Co-op in disarray as finance chief, Steve Humes, quits
Bank seeks fresh faces at the top and stops lending to new business customers as spectre of taxpayer bailout looms
Mark Leftly is political correspondent at The Independent on Sunday and associate business editor across the Independent titles. He writes a weekly column, Parliamentary Business, published on a Wednesday, that covers politics and the City. He is a multi-award winning reporter and was named Press Gazette's business magazine journalist of the year prior to joining The Independent on Sunday.
Sunday 26 May 2013
The finance boss of the Co-operative Group has been forced to resign from the funerals-to-supermarkets group as its banking division lurches from crisis to crisis, leaving 6.5 million customers fretting over their accounts.
The Independent on Sunday can reveal that Steve Humes has paid the price for a series of disasters which, earlier this month, forced the group to deny fears that its bank would need a taxpayer bailout.
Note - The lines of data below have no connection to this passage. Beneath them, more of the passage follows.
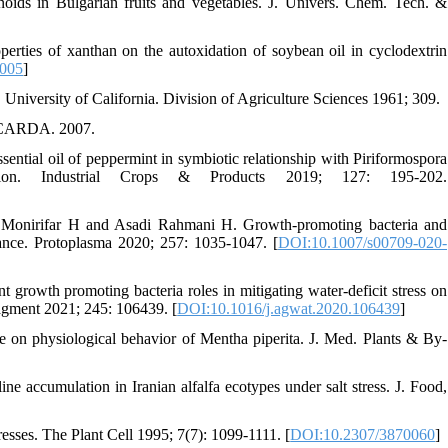
ids in Bulgarian fruits and vegetables. J. Univers. Chem. Tech. &
ties of xanthan on the autoxidation of soybean oil in cyclodextrin
a005
]
University of California. Division of Agriculture Sciences 1961; 309.
. ICARDA. 2007.
ntial oil of peppermint in symbiotic relationship with Piriformospora
tion. Industrial Crops & Products 2019; 127: 195-202.
 Monirifar H and Asadi Rahmani H. Growth-promoting bacteria and
rmance. Protoplasma 2020; 257: 1035-1047. [
DOI:10.1007/s00709-020-
growth promoting bacteria roles in mitigating water-deficit stress on
nagment 2021; 245: 106439. [
DOI:10.1016/j.agwat.2020.106439
]
te on physiological behavior of Mentha piperita. J. Med. Plants & By-
e accumulation in Iranian alfalfa ecotypes under salt stress. J. Food,
sses. The Plant Cell 1995; 7(7): 1099-1111. [
DOI:10.2307/3870060
]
Mr Humes has been group finance chief only since 2011, but he was inexperienced in banking, having been promoted from looking after the numbers of the Co-op's food business. He is unlikely to be the only major casualty; sources said the management team is in the process of being "strengthened".
Euan Sutherland, the group's new chief executive, is looking to make a string of senior appointments. He took the helm earlier this month, just when the severity of the problems started to emerge. He is believed to be close to confirming Mr Humes's replacement already and is accelerating other management changes, planned before joining Co-op from B&Q's owner, Kingfisher.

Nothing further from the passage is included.